Dieses Problem habe ich weniger mit "dem" Naturalismus als vielen naturalistischen Denkern, und es besteht natürlich im bekannten "naturalistischen Fehlschluss", wobei ich der gebotene Kürze und der Bequemlichkeit halber wieder mal auf die Wikipedia verweise. (In seiner primitivsten, aber auch populärsten Form ist es der Fehlschluss, dass etwas das "natürlich" sei, auch "gut" sein müsse. Besonders fatal wird das "natürlich" dann, wenn Dinge für "naturgegeben" gehalten werden, die reine Konstrukte sind, die nirgendwo existieren, als im der menschlichen Gedankenwelt. Z. B. gibt es "in der (nichtmenschlichen) Natur" weder Völker, noch Rassen - und auch Begriffe wie "gesund" sind tatsächlich kulturell konstruiert. Es ist z. B. mit naturwissenschaftlichen Methoden allein nicht möglich, zu erkennen, ob ein bestimmter Mensch "gesund" ist. Relativ einleuchtend ist das bei Geisteskrankheiten, aber sogar bei Lipid-Werten macht es einen Unterschied, ob man unter "Gesundheit" etwa das persönliche Wohlbefinden versteht - oder den Zustand mit der statistisch höchsten Lebenserwartung, den Zustand maximaler Leistungsfähigkeit am Arbeitsplatz - oder gar den Zustand, der die Krankenversicherung am wenigsten belastet oder vielleicht sogar die Einhaltung eines niedrig angesetzten Normwertes, der einen möglichst großen Absatz an cholesterinsenkenden Medikamenten und diätetischen Lebensmitteln bewirkt. Grade die Beispiele, in denen "Gesundheit" aufgrund von wirtschaftlichen, religiösen, ideologischen bzw. machtpolitischen Gründen "definiert" wird, sind gar nicht so selten.

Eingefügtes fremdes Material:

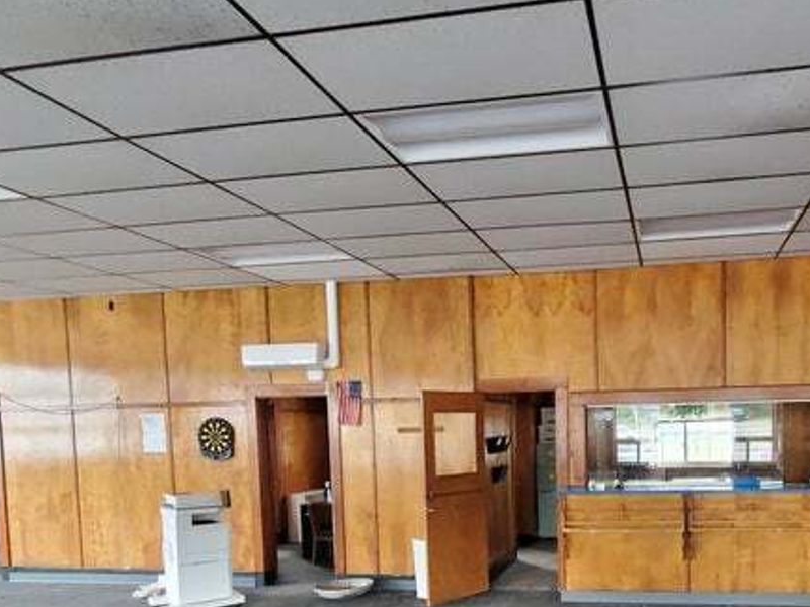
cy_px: 474
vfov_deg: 50.3
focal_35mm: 26
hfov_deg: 65.1
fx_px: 608
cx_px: 556
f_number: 2.2
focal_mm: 1.8
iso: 400
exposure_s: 1/40
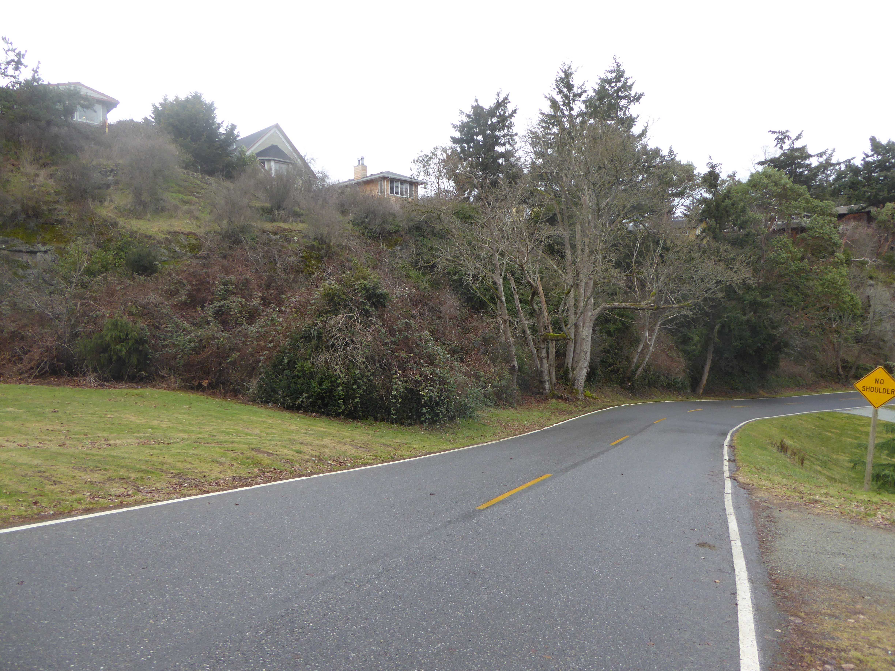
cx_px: 448
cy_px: 336
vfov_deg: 54.9
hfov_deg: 69.4
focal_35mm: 25
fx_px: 646
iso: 100
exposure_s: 1/125
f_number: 3.3
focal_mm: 4.3
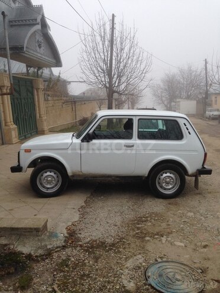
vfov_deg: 55.4
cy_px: 146
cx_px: 110
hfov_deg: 42.9
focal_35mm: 33
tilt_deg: -8.8
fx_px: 280
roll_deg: +1.2
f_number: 2.4
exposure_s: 1/120
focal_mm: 4.12
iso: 50
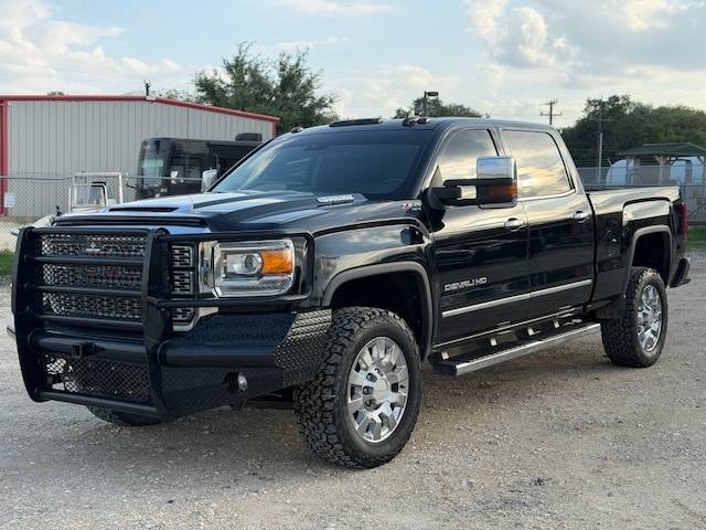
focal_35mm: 48
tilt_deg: -4.6
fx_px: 979
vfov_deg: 30.3
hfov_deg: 39.7
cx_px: 353
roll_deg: -1.5
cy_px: 265
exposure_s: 1/1795
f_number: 1.78
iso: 80
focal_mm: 6.76
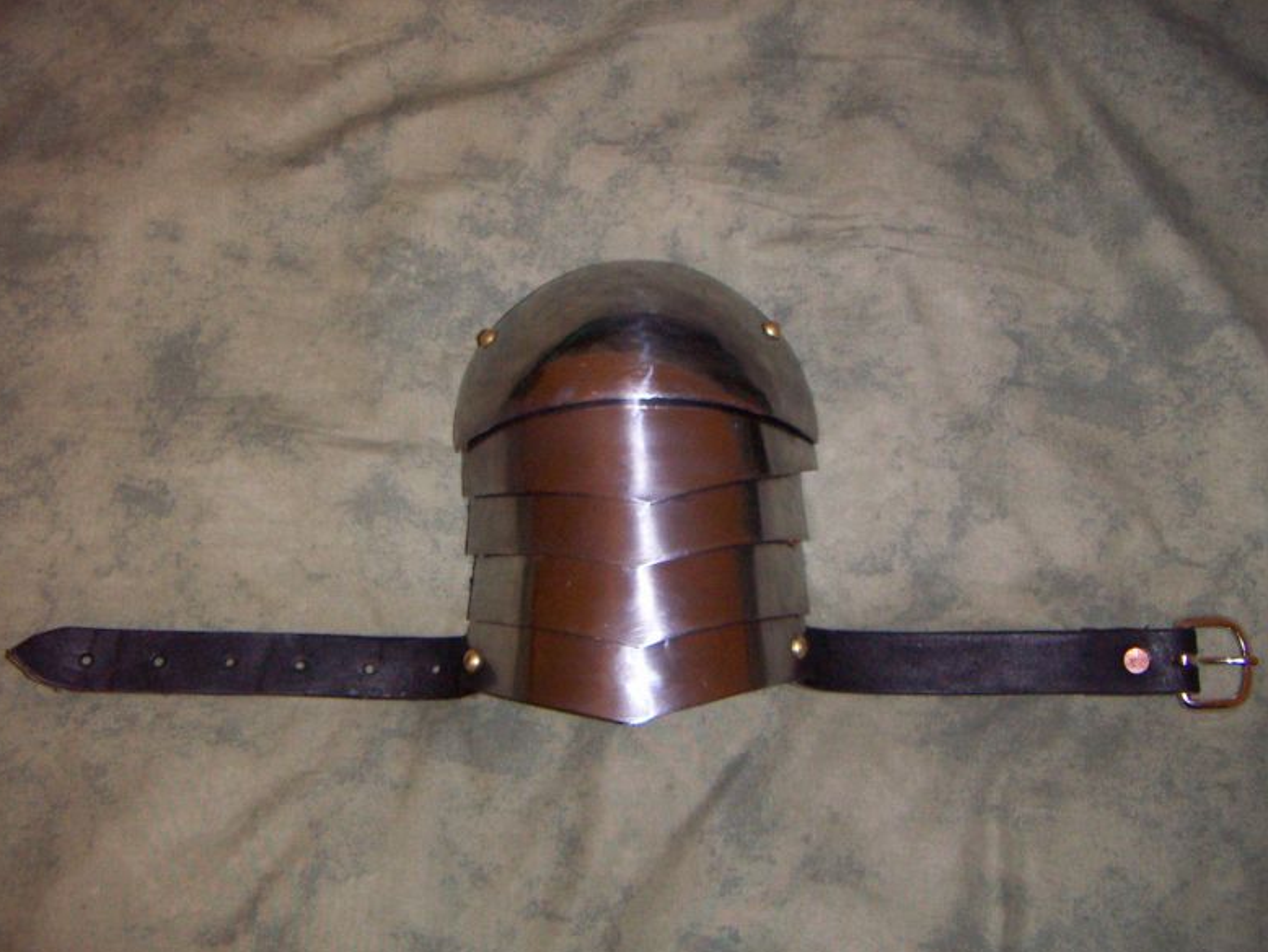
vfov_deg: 38.7
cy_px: 486
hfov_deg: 50.1
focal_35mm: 37
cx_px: 618
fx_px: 1356
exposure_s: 1/50
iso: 200
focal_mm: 4.7
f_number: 2.8
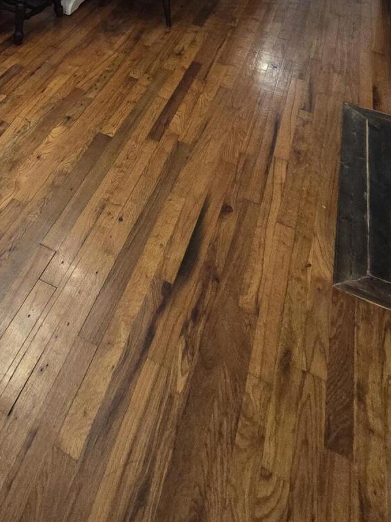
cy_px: -148
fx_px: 512
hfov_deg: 39.1
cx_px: 46
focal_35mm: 34
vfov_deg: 36.5
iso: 640
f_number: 2.2
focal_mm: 2.2
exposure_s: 1/60
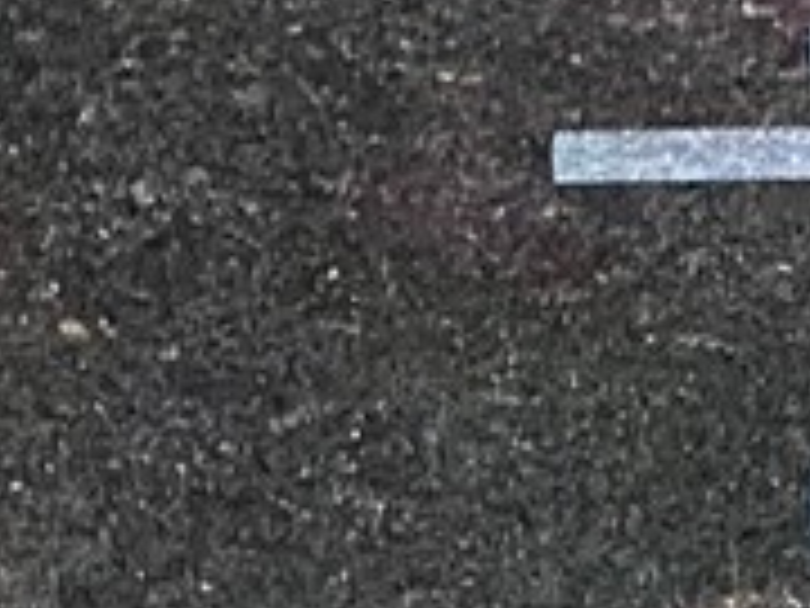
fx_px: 4867
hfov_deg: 9.5
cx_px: 482
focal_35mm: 208
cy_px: 1937
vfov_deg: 6.4
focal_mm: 4.25
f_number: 1.8
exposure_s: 1/60
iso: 320
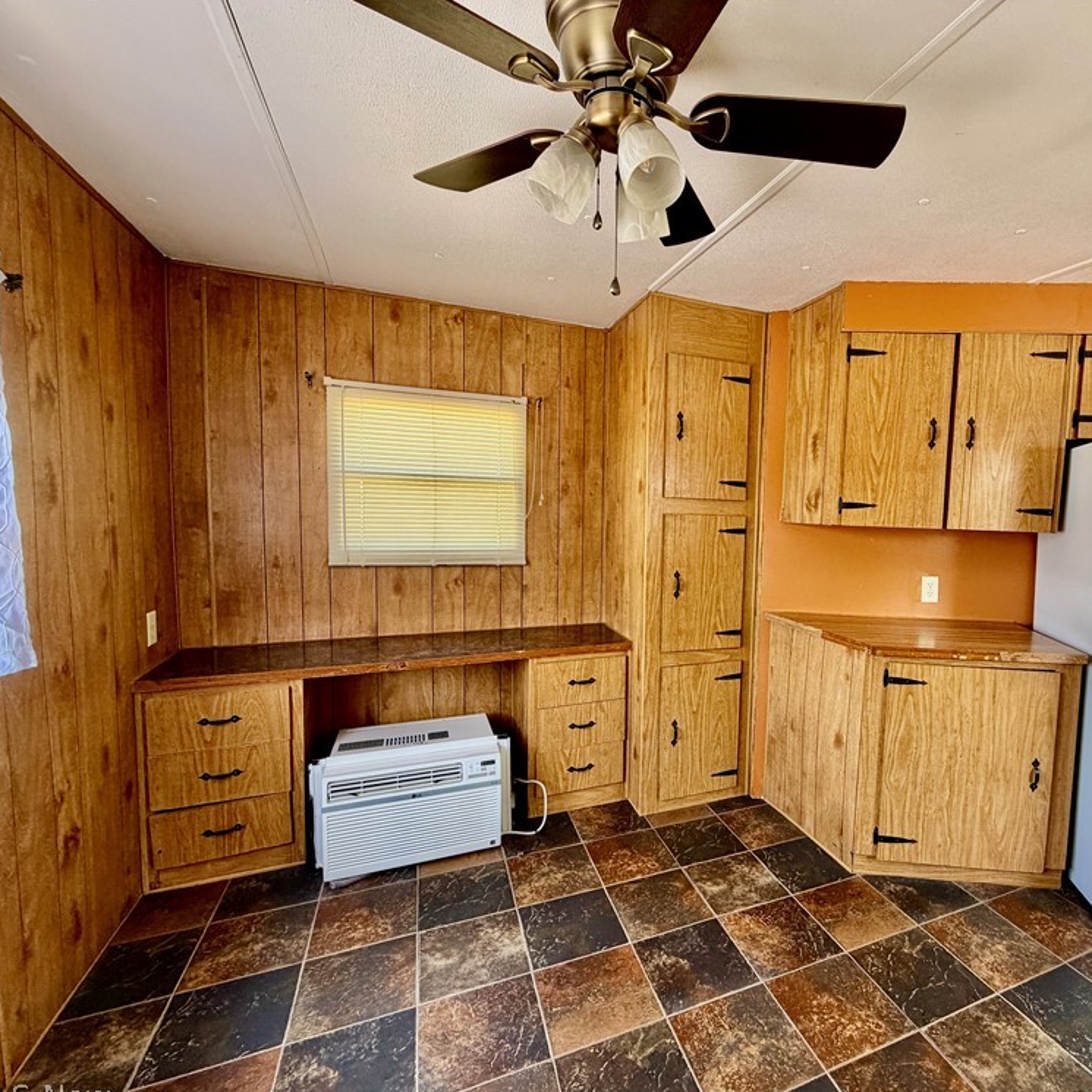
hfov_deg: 81.7
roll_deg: -1.7
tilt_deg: -4.5
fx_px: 607
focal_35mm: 17
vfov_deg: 84.0
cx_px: 709
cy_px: 558
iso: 250
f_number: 2.2
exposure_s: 1/121
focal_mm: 2.22
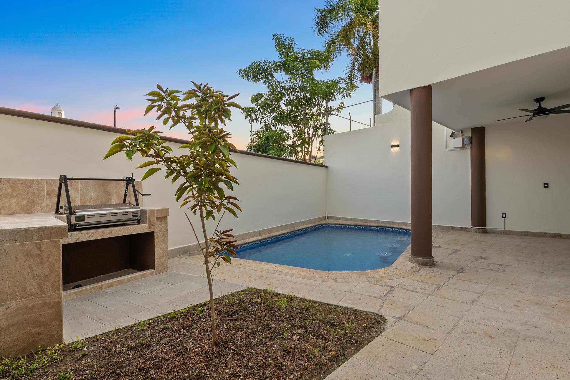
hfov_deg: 88.3
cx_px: 286
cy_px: 191
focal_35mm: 19
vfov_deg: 65.9
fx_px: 293
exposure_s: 1/50
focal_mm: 17.5
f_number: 8
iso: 500
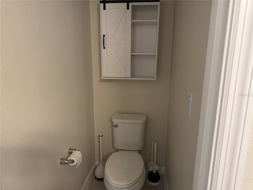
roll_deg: +0.0
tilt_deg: -12.2
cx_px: 126
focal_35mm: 24
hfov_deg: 71.6
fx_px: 175
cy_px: 95
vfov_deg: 56.8
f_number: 1.78
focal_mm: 6.76
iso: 200
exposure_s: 1/60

Es ist grade die Einsicht, dass auch der Begriff "Natur" kulturell konstruiert ist, dass mich gegenüber dem (ontologischen) Naturalismus skeptisch macht.

Meine Frage kann ich so beantworten: Ob man mich als Naturalist bezeichnet, hängt davon ab, welche Form des "Naturalismus" gemeint ist, und vor allem davon, was der Fragesteller für "natürlich" hält.
Natürlich ist diese schwammige Antwort nicht befriedigend.